Proudie había terminado su apresurado almuerzo y sufría las primeras consecuencias de haber engullido la comida. Estaba además furioso con el jurado porque no se había puesto de acuerdo a tiempo para coincidir con el final del queso que había pedido de postre. Lo que más le enfadaba era haberse apresurado inútilmente.
El juez se había dormido de veras.
Sir Isambard, nervioso y bostezando, iba y venía por los pasillos.
El público de la sala había quedado reducido a veinte personas.
Después de agotar el tema, la señora van Beer y Henderson permanecían sentados frente a frente. Rosalía mostraba señales de la tensión nerviosa que sufría y murmuraba entre dientes cosas ininteligibles.

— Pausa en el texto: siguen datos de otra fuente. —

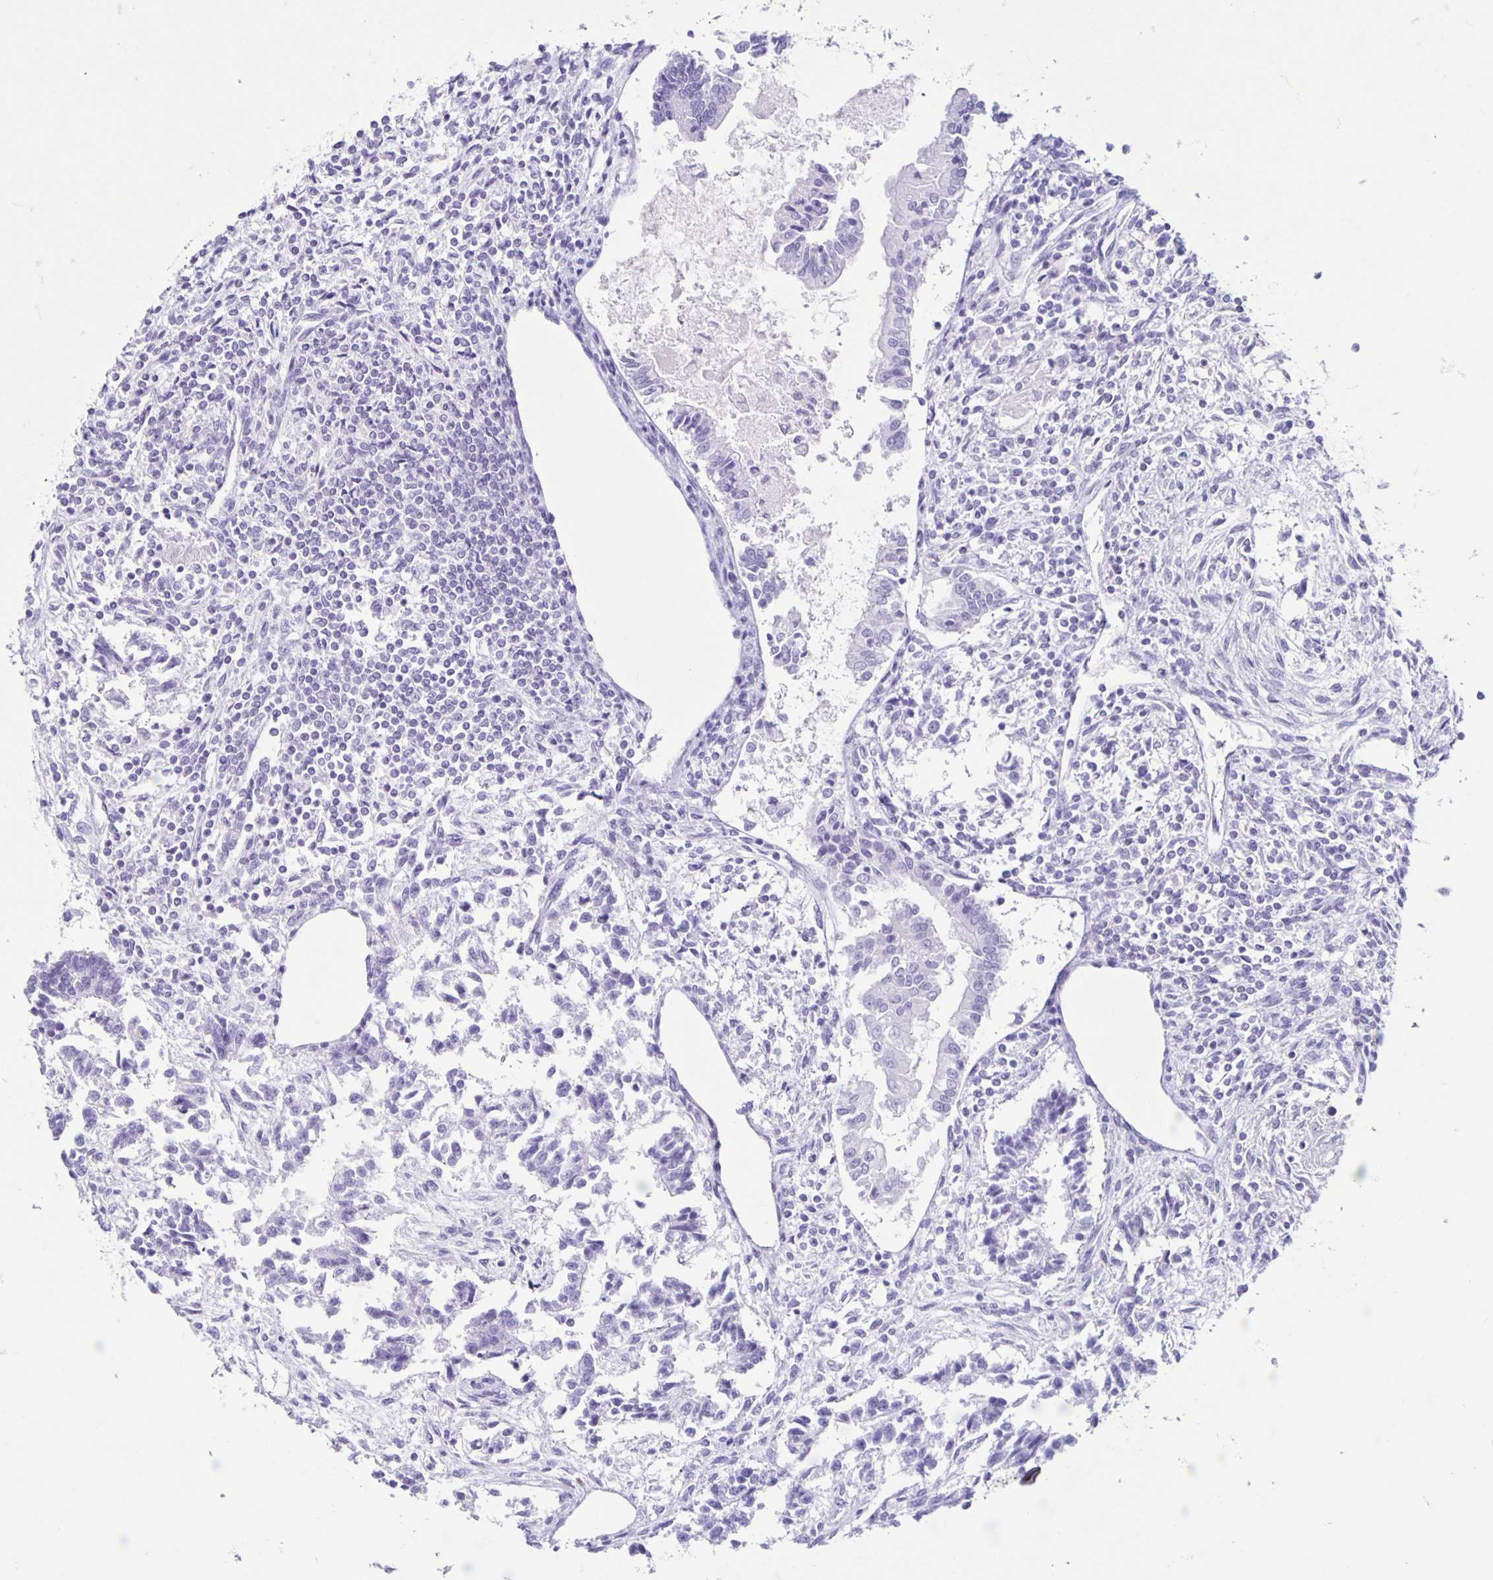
{"staining": {"intensity": "negative", "quantity": "none", "location": "none"}, "tissue": "testis cancer", "cell_type": "Tumor cells", "image_type": "cancer", "snomed": [{"axis": "morphology", "description": "Carcinoma, Embryonal, NOS"}, {"axis": "topography", "description": "Testis"}], "caption": "High magnification brightfield microscopy of testis cancer stained with DAB (3,3'-diaminobenzidine) (brown) and counterstained with hematoxylin (blue): tumor cells show no significant staining. (DAB (3,3'-diaminobenzidine) immunohistochemistry with hematoxylin counter stain).", "gene": "CT45A5", "patient": {"sex": "male", "age": 37}}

En cierto momento dijo en alta voz:
—Malditas sean las estúpidas miradas de todos.
No se disculpó; Henderson, que se sentía cada vez más nervioso, como le ocurría siempre ante la irritación femenina, se levantó un minuto más tarde.
—Con su permiso —dijo— iré a ver qué noticias hay. Tal vez sir Isambard haya terminado su merienda. Si es así, le pediré que venga a conversar con nosotros.
—Me parece que bien podría venir —observó Rosalía.
Henderson encontró a sir Isambard que paseaba de un lado al otro como león enjaulado.
—¿Hay noticias? —le preguntó.
—No. ¿Qué va a haberlas? —replicó el otro con brusquedad.
—¿No quiere usted ir a hablar con la señora van Beer? —¿Para qué? Nada que valga la pena puedo decirle. No; no iré.